---------- DATA EXTRACT ----------

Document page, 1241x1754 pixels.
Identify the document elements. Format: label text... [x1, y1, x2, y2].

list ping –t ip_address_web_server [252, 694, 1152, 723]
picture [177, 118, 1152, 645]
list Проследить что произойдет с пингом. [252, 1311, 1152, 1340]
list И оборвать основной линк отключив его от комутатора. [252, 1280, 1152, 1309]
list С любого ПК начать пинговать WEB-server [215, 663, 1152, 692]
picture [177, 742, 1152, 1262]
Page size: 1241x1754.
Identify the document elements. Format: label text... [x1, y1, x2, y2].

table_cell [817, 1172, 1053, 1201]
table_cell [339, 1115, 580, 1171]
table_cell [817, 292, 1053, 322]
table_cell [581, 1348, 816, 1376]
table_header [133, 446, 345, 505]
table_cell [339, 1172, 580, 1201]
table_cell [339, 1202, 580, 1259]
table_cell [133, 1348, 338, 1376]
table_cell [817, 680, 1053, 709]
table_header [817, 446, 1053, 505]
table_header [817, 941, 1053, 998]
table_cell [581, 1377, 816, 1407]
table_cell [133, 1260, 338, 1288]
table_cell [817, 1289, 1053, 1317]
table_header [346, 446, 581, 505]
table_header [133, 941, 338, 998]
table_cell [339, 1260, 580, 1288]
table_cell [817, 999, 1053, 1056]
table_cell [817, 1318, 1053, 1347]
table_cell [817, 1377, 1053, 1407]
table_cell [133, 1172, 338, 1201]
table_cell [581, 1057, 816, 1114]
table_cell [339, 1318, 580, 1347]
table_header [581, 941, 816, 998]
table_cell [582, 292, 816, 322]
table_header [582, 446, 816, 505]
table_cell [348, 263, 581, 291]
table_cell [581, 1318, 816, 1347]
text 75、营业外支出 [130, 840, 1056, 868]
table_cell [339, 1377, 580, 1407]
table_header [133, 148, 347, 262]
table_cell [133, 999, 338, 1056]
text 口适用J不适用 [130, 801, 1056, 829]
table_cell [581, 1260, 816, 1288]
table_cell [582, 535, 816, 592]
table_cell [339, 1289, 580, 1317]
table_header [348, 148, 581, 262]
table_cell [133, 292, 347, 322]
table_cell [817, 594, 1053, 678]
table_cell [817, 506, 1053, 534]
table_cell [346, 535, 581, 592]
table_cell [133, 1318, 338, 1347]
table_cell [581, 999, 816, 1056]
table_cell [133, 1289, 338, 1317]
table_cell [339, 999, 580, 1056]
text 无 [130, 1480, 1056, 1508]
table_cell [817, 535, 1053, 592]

----------

* _PROMPT_: Output must be limited to the lines beginning with the one that contains "table_cell [817, 1318, 1053, 1347]" and ending with the last line of the entries, reproduced exactly.

* _TASK SOLUTION_:
table_cell [817, 1318, 1053, 1347]
table_cell [817, 1377, 1053, 1407]
table_cell [133, 1172, 338, 1201]
table_cell [581, 1057, 816, 1114]
table_cell [339, 1318, 580, 1347]
table_header [581, 941, 816, 998]
table_cell [582, 292, 816, 322]
table_header [582, 446, 816, 505]
table_cell [348, 263, 581, 291]
table_cell [581, 1318, 816, 1347]
text 75、营业外支出 [130, 840, 1056, 868]
table_cell [339, 1377, 580, 1407]
table_header [133, 148, 347, 262]
table_cell [133, 999, 338, 1056]
text 口适用J不适用 [130, 801, 1056, 829]
table_cell [581, 1260, 816, 1288]
table_cell [582, 535, 816, 592]
table_cell [339, 1289, 580, 1317]
table_header [348, 148, 581, 262]
table_cell [133, 292, 347, 322]
table_cell [817, 594, 1053, 678]
table_cell [817, 506, 1053, 534]
table_cell [346, 535, 581, 592]
table_cell [133, 1318, 338, 1347]
table_cell [581, 999, 816, 1056]
table_cell [133, 1289, 338, 1317]
table_cell [339, 999, 580, 1056]
text 无 [130, 1480, 1056, 1508]
table_cell [817, 535, 1053, 592]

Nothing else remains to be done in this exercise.